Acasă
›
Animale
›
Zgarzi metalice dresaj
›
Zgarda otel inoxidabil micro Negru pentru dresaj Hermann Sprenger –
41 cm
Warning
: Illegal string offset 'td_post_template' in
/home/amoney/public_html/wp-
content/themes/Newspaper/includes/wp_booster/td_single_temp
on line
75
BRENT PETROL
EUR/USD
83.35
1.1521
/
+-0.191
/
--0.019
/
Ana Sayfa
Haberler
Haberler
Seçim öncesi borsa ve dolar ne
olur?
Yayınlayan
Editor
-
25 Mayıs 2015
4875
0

---+---

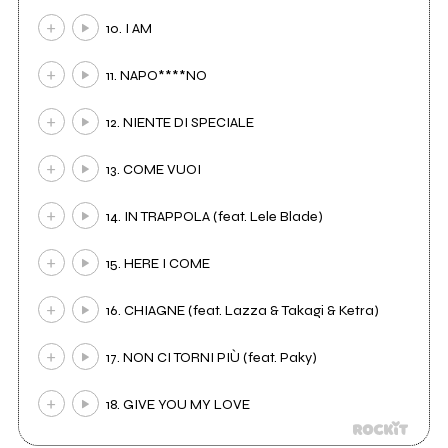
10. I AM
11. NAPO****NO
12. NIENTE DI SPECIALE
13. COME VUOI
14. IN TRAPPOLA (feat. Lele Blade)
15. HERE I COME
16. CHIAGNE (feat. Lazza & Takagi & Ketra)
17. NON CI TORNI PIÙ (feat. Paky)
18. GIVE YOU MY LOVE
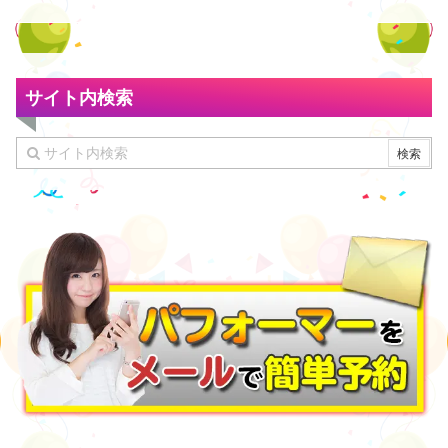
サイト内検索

---+---

**EXERCISE DIRECTIONS:** Your answer should be a single number, which is the count of lines in the data above that include the word "dresaj".

**YOUR RESPONSE:** 2